If the total issue of the Convertible Bonds is not covered by the beneficiaries, the Board of Directors is authorized to dispose the Convertible Bonds at its sole discretion.

The Convertible Bonds will be of 10-year duration and the beneficiaries may be registered paying fully the sum that corresponds to their application.

The annual interest rate for the first five years from the date of issue is stable 7.25% on the nominal value and for the next 5 years it will be stable 8.75% on the nominal value.

The interest rate period is six-month and the interest will be paid cash at the end of each period ending June 30 and December 31 of each year. The first interest payment will be paid on June 30, 2010.

The Convertible Bonds may be converted into ordinary shares during the periods of conversion. The periods of conversion are March 15-30 and September 15-30, 2012, March 15-30 and September 15-30, 2013 and March 15-30 and September 15-30, 2014.

For the period of conversion of 2012, the conversion price has been set at the average closing price of the share traded in the CSE 30 trading days prior to the start of each period of conversion. For the conversion periods of 2013, the conversion price has been set at the average closing price of the bank’s share trading in the CSE 30 days prior start of each period of conversion minus 5%. For the conversion periods of 2014, the conversion price has been set at the average closing price of the bank’s share trading in the CSE 30 days prior start of each period of conversion minus 15%.

The Bank has the right for an early acquisition of the Convertible Bond as a whole and not part of it, cash, in its nominal value together with any earned interests on June 30, 2015 or any interest payment date that follows, after the Central Bank of Cyprus approval.

The Convertible Bonds that will be acquired by the Company will be cancelled and the Company ceases to have any obligations in relation to this.

The Board of Directors is authorized to take all necessary measures for the offer and issue of Convertible Bonds, as well as the setting of all other issue terms.

In addition, the Board of Directors is authorized – if deemed necessary taking into account the prevailing conditions before the approval of the issue by the competent authorities – to change the issue terms of the Convertible Bonds as to the interest rate and to increase or decrease it by up to 1%, as well as to change the conversion price by up to 10%.

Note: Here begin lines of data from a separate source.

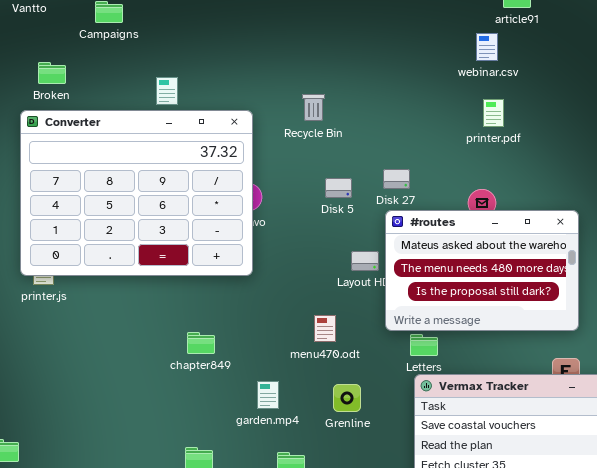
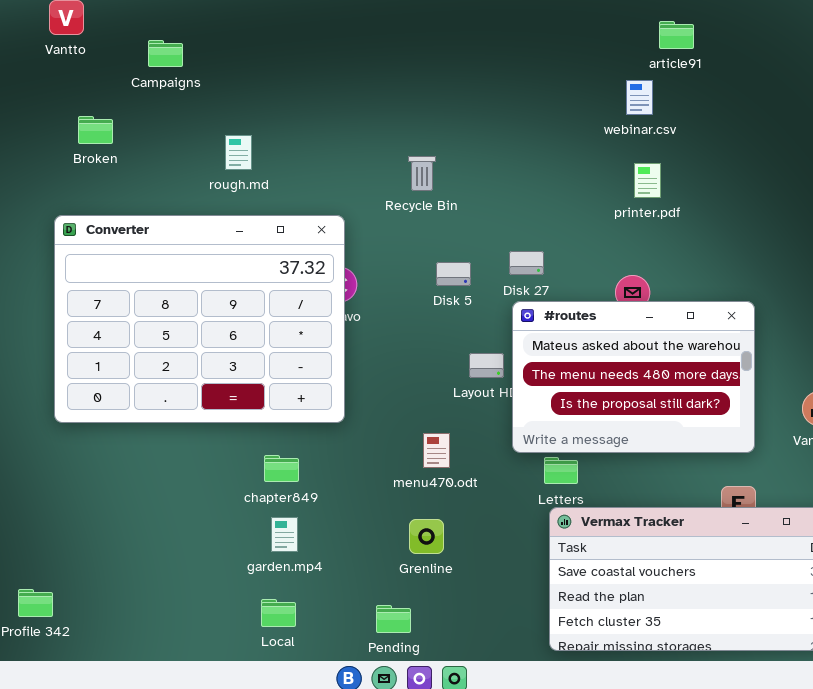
Converter: [20,110,253,276] -> [54,215,345,423], moved
garden.mp4: [257,381,279,409] -> [271,517,298,552], moved
Grenline: [333,384,361,412] -> [409,519,444,554], moved

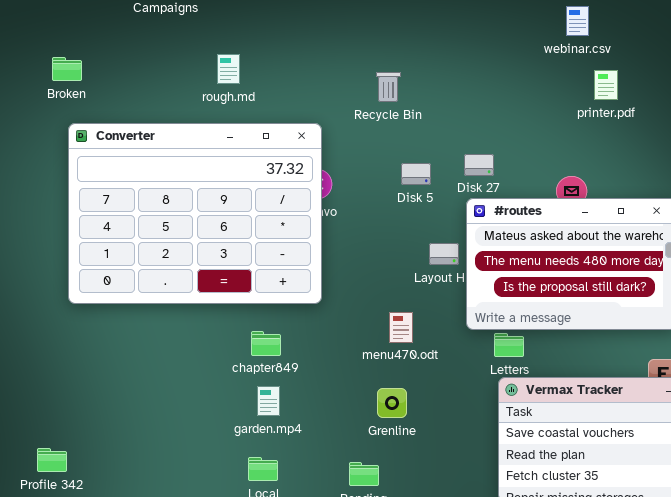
Broken: [78,116,113,144] -> [52,57,82,81], moved
printer.pdf: [634,163,661,198] -> [594,70,618,100], moved

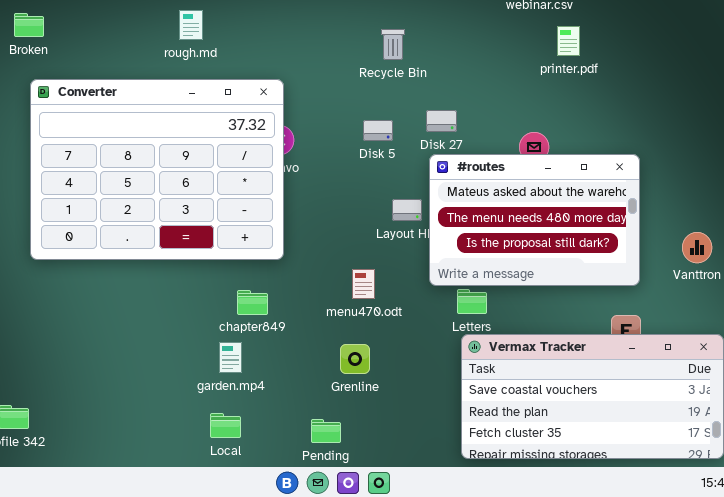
Recycle Bin: [376,72,401,102] -> [381,29,405,60], moved
chapter849: [251,331,281,356] -> [237,290,268,315], moved

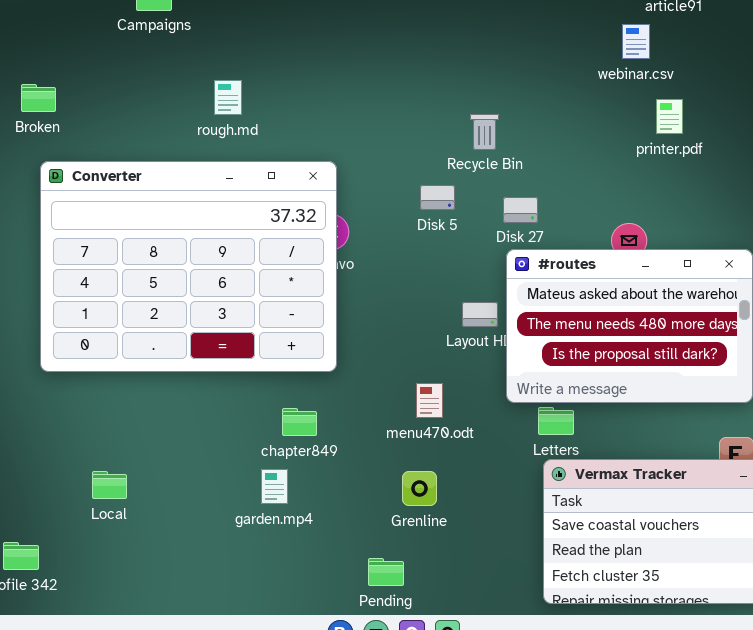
Recycle Bin: [381,29,405,60] -> [470,114,499,150], moved
Disk 5: [363,120,393,141] -> [420,185,455,210], moved
Local: [210,413,241,438] -> [92,471,127,499], moved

Pursuant to the provisions of article 60B(5) of the Companies’ Law Chapter 113 and taking into account the Articles of Association, the existing shareholders disclaim their preference rights in relation to the above issue of Convertible Bonds that will remain indisposed after the offer of the Convertible Bonds.

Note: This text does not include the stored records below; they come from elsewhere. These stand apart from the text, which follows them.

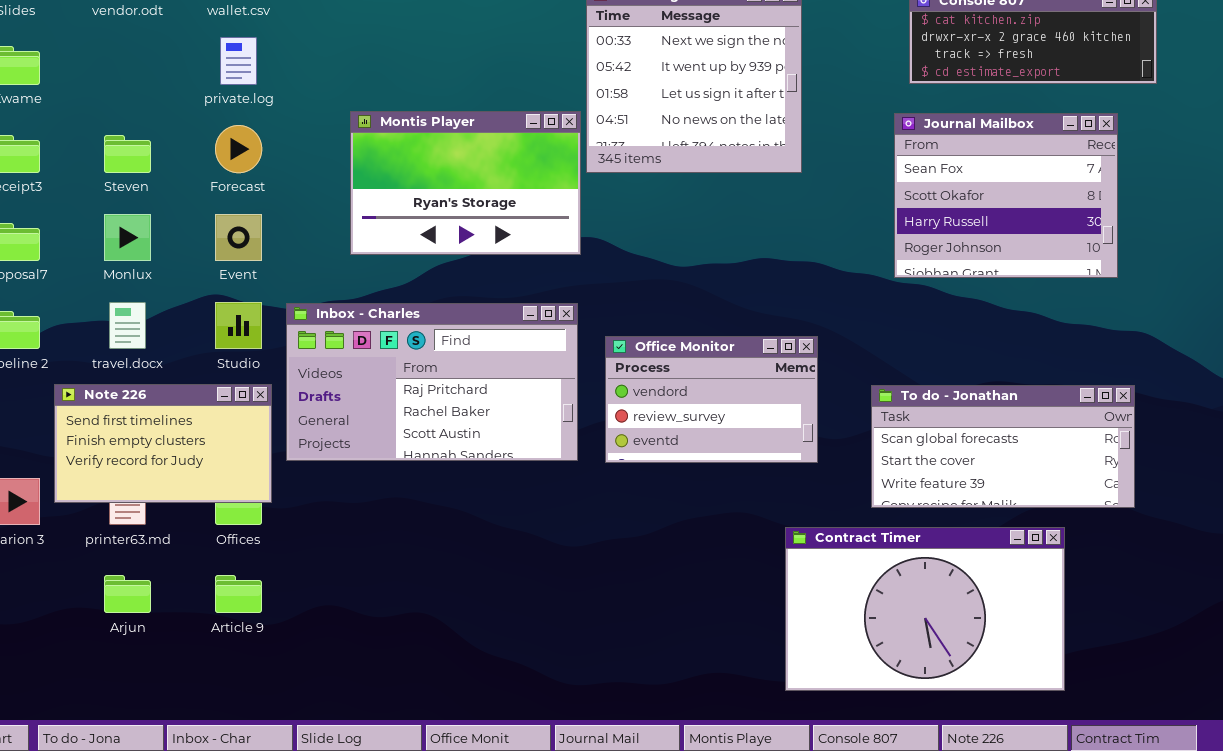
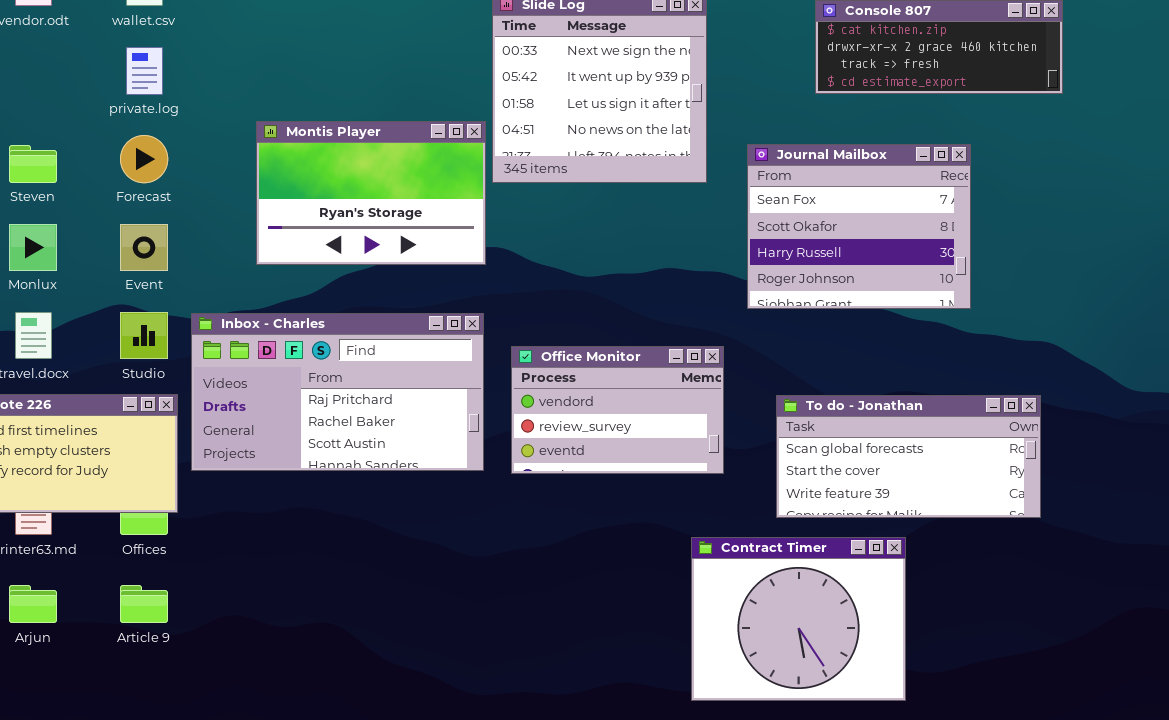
Journal Mailbox: [894,113,1118,278] -> [747,144,971,309], moved
Contract Timer: [785,527,1065,691] -> [691,537,906,701], resized

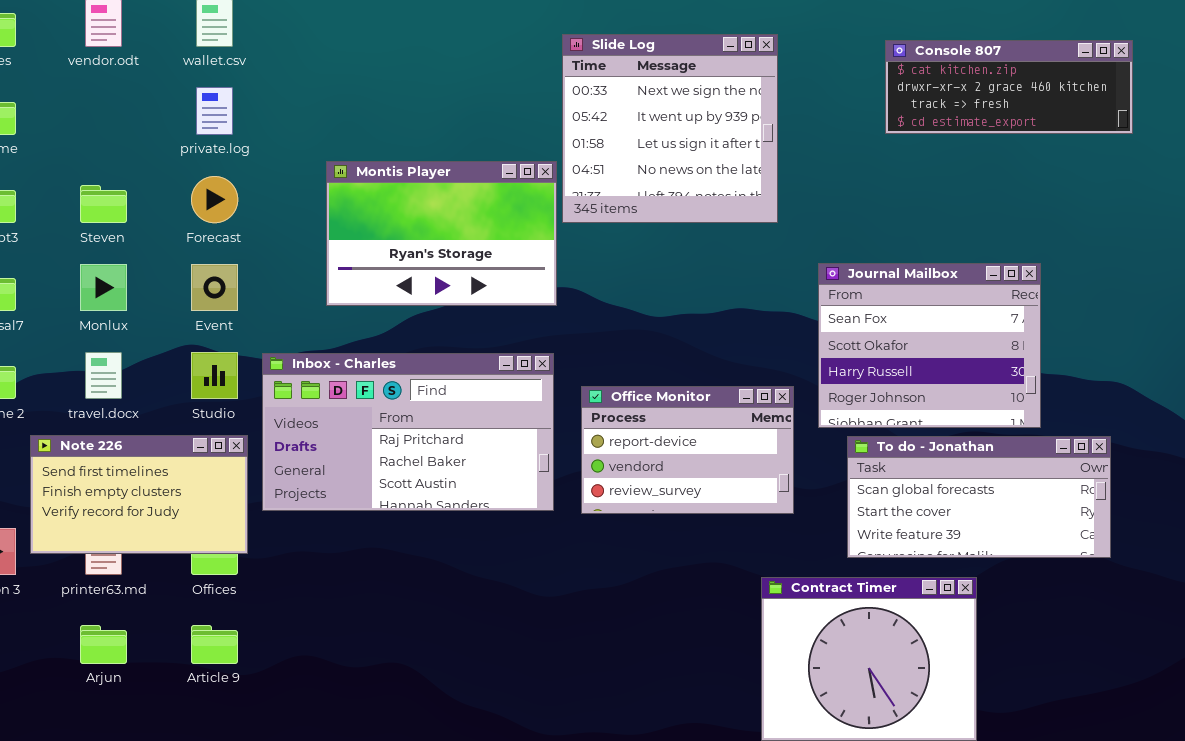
Journal Mailbox: [747,144,971,309] -> [818,263,1041,428], moved
Office Monitor: [511,346,724,474] -> [581,386,794,514], scrolled up 1 row

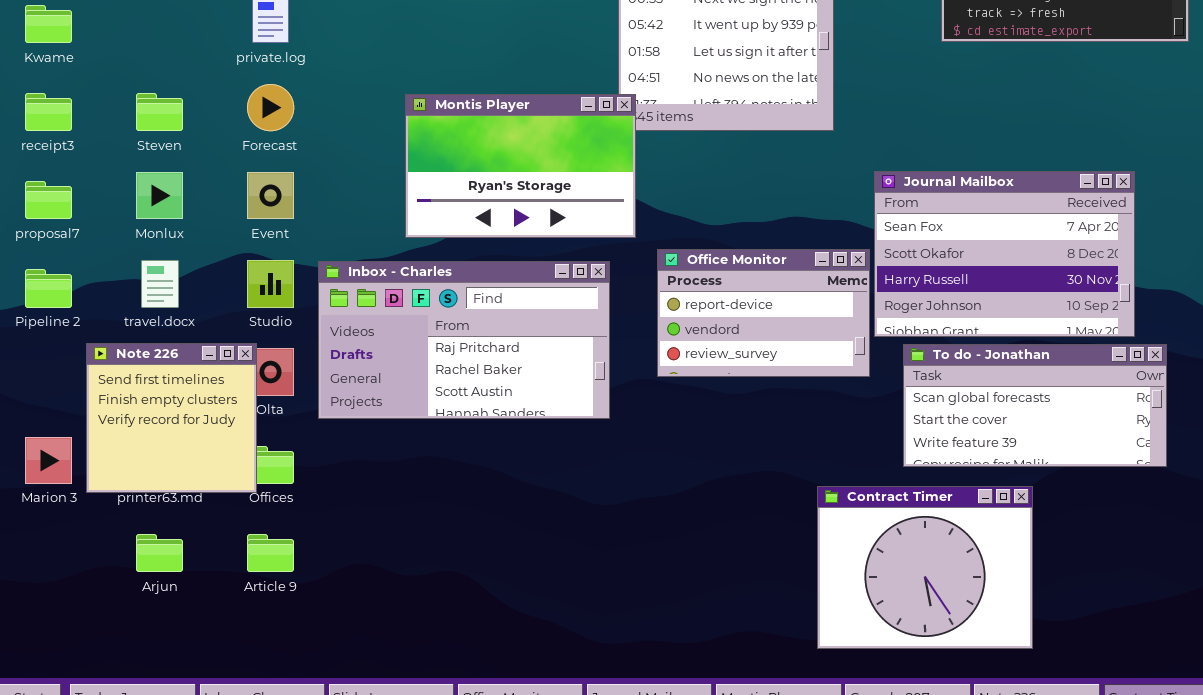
Montis Player: [326,161,557,306] -> [405,94,636,238], moved
Journal Mailbox: [818,263,1041,428] -> [874,171,1135,337], resized
Office Monitor: [581,386,794,514] -> [657,249,870,377], moved
Note 226: [30,435,248,554] -> [86,343,257,493], resized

The Board of Directors is authorized to cooperate with the external consultants of the Company in the submission of an application to the CSE and the preparation of the relevant Prospectus for the issue, allocation and listing of the Convertible Bond and the shares that will emerge and will rank pari passu with the existing shares, pursuant to the relevant law and regulations.

Further to the approval of the aforementioned resolutions, the Bank will take all necessary measures to secure the approvals for the offer and the listing of Rights and the Convertible Bonds in the CSE, which include approvals of the a) the Prospectus by the SEC, b) the application for the listing of securities by the CSE. Given that the necessary approvals will be secured, the Convertible Bonds and the Rights as well as the new shares that will result will be listed in the CSE.

The nominal capital of the Bank will remain at €85,500,000 divided into 150,000,000 ordinary shares of nominal value €0.57 each.

We also wish to inform you that after the end of the EGM, the Board of Directors held a meeting and decided to issue Non-Convertible Bonds of 10-year duration of total value of up to €8,000,000 which will be offered with private placement to a limited number of persons who will submit an application of at least €100,000 each. The issue terms will be subject to the Central Bank’s approval. With the issue of bonds, the relevant applications for their listing in the CSE will be submitted to the CSE and the SEC.